An exact copy of the records below is needed, with every picture left out.

***** EXTRACTED DATA

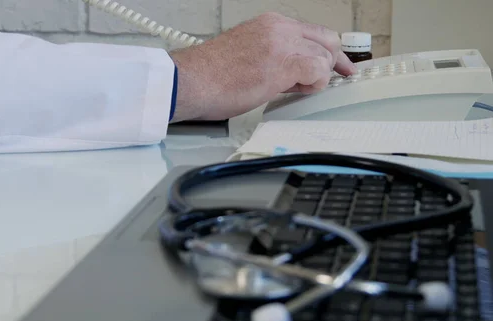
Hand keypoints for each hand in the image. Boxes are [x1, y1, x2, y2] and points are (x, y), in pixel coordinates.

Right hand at [169, 12, 356, 121]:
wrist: (191, 81)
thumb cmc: (211, 75)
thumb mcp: (247, 53)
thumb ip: (275, 56)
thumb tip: (294, 72)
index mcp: (270, 24)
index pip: (313, 32)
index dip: (329, 51)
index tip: (338, 65)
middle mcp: (279, 28)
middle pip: (327, 40)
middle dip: (332, 63)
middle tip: (331, 78)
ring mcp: (282, 44)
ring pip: (324, 57)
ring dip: (314, 78)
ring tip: (289, 88)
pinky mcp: (282, 64)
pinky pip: (317, 71)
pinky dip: (313, 84)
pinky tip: (294, 89)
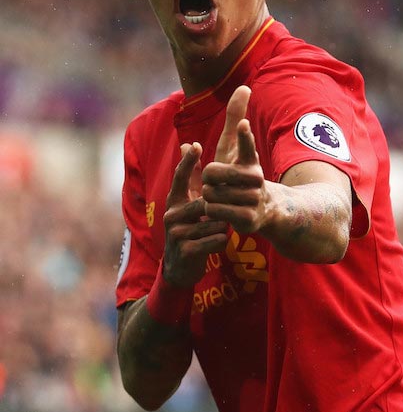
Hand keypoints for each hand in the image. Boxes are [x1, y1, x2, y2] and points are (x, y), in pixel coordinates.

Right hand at [163, 142, 227, 286]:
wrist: (181, 268)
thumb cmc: (189, 230)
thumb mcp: (187, 203)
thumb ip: (190, 177)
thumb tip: (187, 143)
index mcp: (174, 201)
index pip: (180, 176)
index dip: (188, 160)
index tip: (196, 144)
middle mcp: (171, 214)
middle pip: (207, 203)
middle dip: (220, 211)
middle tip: (222, 218)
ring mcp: (176, 233)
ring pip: (215, 223)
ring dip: (222, 228)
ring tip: (217, 232)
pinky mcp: (186, 250)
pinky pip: (216, 239)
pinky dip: (222, 241)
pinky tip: (218, 243)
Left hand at [202, 87, 270, 233]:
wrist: (263, 211)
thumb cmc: (241, 174)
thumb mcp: (236, 147)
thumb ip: (235, 119)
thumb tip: (243, 86)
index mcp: (251, 161)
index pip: (247, 145)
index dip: (243, 136)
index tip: (242, 125)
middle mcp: (255, 179)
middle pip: (211, 173)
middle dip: (208, 178)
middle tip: (218, 182)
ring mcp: (253, 200)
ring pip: (211, 193)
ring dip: (210, 196)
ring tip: (223, 197)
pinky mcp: (249, 219)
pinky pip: (214, 211)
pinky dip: (213, 211)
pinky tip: (222, 211)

**********

RESULT BELOW →
Hand keypoints for each hand in the image. Boxes are [x1, y1, x2, y2] and points are (x, y), in pixel coordinates.

Right hand at [169, 12, 356, 121]:
wrist: (191, 81)
thumb cmc: (211, 75)
thumb mcp: (247, 53)
thumb ip: (275, 56)
thumb tip: (294, 72)
index mcp: (270, 24)
index pip: (313, 32)
index dip: (329, 51)
index tip: (338, 65)
middle mcp: (279, 28)
middle pip: (327, 40)
middle dip: (332, 63)
middle tip: (331, 78)
ring mcp: (282, 44)
ring pip: (324, 57)
ring dip: (314, 78)
ring tip: (289, 88)
pinky mcp: (282, 64)
pinky pip: (317, 71)
pinky dip: (313, 84)
pinky tip: (294, 89)
Hand keypoints for each hand in the image. Boxes are [x1, y1, x2, y2] and points are (x, y), in pixel coordinates.

Right hand at [163, 142, 227, 286]:
wrist: (181, 268)
thumb cmc: (189, 230)
thumb mcp: (187, 203)
thumb ip: (190, 177)
thumb tip: (187, 143)
index mcp: (174, 201)
index pip: (180, 176)
index dip: (188, 160)
index tip: (196, 144)
middle mcp: (171, 214)
middle pip: (207, 203)
middle dip: (220, 211)
middle tip: (222, 218)
ring mcp: (176, 233)
ring pip: (215, 223)
ring dip: (222, 228)
ring tip: (217, 232)
pinky mcp: (186, 250)
pinky pip: (216, 239)
pinky dip: (222, 241)
pinky tip: (218, 243)
Left hand at [202, 87, 270, 233]:
wrist: (263, 211)
thumb cmc: (241, 174)
thumb mcp: (236, 147)
thumb ip: (235, 119)
thumb tip: (243, 86)
index mcp: (251, 161)
index pip: (247, 145)
index dip: (243, 136)
index tip: (242, 125)
middle mcp: (255, 179)
middle pip: (211, 173)
middle dip: (208, 178)
middle tip: (218, 182)
ring mcp: (253, 200)
ring pip: (211, 193)
ring dip: (210, 196)
ring tip: (223, 197)
pinky mcp: (249, 219)
pinky pip: (214, 211)
pinky dip: (213, 211)
pinky tip: (222, 211)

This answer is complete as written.